In the study he met Burleigh, whose stern
"And God saw that it was good. And the evening and the morning were the fourth day," Victor said at last.
"Your voice grows richer with the passing years, Victor," Elinor said softly. "I wanted to hear it again the first time I heard you speak out there one September day."
"It is well to grow rich in something," Victor said, half-earnestly, half-carelessly.
Before Elinor could say more, they caught sight of Professor Burgess and Dennie Saxon, leaving the front portico as they had done on the May evening before the assault on Dr. Fenneben. Burgess and Dennie usually left the building together this year.
"Is n't Dennie a darling? Elinor said calmly.
"I guess so," he replied. "I don't just know what makes a girl a darling to another girl. I only know"--he was on thin ice now--"and I don't even know that very well."
They turned to the landscape again. The whole building was growing quiet. Footsteps were fading away down the halls. Doors clicked faintly here and there.
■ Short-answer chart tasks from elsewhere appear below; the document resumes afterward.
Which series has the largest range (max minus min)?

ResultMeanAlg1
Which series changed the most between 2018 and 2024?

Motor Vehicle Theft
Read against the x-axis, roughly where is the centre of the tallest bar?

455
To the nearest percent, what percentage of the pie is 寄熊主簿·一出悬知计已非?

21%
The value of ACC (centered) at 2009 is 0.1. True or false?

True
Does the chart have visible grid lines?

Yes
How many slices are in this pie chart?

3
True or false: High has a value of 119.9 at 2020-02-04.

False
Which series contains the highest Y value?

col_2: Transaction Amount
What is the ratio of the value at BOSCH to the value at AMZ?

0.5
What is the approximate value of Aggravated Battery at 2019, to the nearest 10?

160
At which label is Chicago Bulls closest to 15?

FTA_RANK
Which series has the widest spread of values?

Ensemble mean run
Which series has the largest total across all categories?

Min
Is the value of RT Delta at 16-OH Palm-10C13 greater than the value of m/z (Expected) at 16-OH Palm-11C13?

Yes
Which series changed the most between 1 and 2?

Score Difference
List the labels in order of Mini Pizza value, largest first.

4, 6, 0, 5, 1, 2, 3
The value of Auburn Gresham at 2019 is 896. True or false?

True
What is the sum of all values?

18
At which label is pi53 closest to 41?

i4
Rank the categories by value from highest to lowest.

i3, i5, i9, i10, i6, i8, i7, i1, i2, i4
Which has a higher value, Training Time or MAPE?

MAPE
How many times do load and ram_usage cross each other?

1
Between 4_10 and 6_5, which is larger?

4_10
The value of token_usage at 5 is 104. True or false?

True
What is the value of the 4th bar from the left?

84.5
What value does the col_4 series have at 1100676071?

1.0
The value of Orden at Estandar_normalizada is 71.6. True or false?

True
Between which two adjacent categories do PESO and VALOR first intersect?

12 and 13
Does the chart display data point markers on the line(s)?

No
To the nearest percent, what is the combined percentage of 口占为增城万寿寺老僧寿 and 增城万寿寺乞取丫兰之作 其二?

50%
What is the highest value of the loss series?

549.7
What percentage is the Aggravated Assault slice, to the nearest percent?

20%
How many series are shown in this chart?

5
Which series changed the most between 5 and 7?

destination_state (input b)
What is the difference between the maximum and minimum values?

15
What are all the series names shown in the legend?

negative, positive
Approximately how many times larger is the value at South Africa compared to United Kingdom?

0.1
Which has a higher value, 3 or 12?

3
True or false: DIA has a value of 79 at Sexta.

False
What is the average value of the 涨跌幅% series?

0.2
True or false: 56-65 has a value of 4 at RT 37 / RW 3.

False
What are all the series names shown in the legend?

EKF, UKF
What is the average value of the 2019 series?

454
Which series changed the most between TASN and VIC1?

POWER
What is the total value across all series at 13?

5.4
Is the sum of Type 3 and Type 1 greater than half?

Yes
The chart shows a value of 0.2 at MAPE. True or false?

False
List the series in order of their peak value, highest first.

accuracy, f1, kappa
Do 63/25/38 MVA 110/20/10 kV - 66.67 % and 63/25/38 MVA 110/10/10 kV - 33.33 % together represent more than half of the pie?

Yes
Somebody was singing softly in the basement laboratory, and the sunset sky was exquisitely lovely above the quiet gray December prairies.
"It is too beautiful to last," Elinor said, turning to the young man beside her. "The joy of it is too deep for us to hold."
She did not mean to stay a moment longer, for all the scene could be hers forever in memory--imperishable!--and Victor did not mean to detain her. But her face as she turned from the window, the hallowed setting of time and opportunity, and a heart-love hungering through hopeless, slow-dragging months, all had their own way with him. He put out his arms to her and she nestled within them, lifting a face to his own transfigured with love's sweetness. And he bent and kissed her red lips, holding her close in his arms. And in the shadowy twilight, with the faintly roseate banners of the sunset's after-glow trailing through it, for just one minute, heaven and earth came very near together for these two. And then they remembered, and Elinor put her hand in Victor's, who held it in his without a word.
Out in the hall, Trench with soft lazy step had just come to the study door in time to see and turn away unseen, and slowly pass out of the big front door, whistling low the while:
My sweetheart lives on the prairies wide By the sandy Cimarron, In a day to come she will be my bride, By the sandy Cimarron.
Out by the big stone pillars of the portico, he looked toward the south turret and saw Dr. Fenneben as Vic had seen Elinor on the evening of the May storm. He did not call, but with a twist of the fingers as of unlocking a door, he dodged back into the building and up to the chapel end of the turret stairs to release the Dean.
Dr. Fenneben had started down to the study by the same old "road to perdition" stairs and paused at the window as Dennie and Burgess were passing out, unconscious of three pairs of eyes on them. Then the Dean saw down through the half-open study door the two young people by the window, and he knew he was not needed there. What that look in his black eyes meant, as he turned to the half-way window of the turret, it would have been hard to read. And the picture of a fair-faced girl came back to his own hungry memory. He was trying to calculate the distance from the turret window to the ground when Trench wig-wagged a rescue signal.
"You are a brick, Trench," he said, as the upper stairway door swung open to release him.
"You've the whole chimney," Trench responded, as he swung himself away.
Dr. Fenneben met Elinor in the rotunda.
"Wait a minute, Norrie, and I'll walk home with you."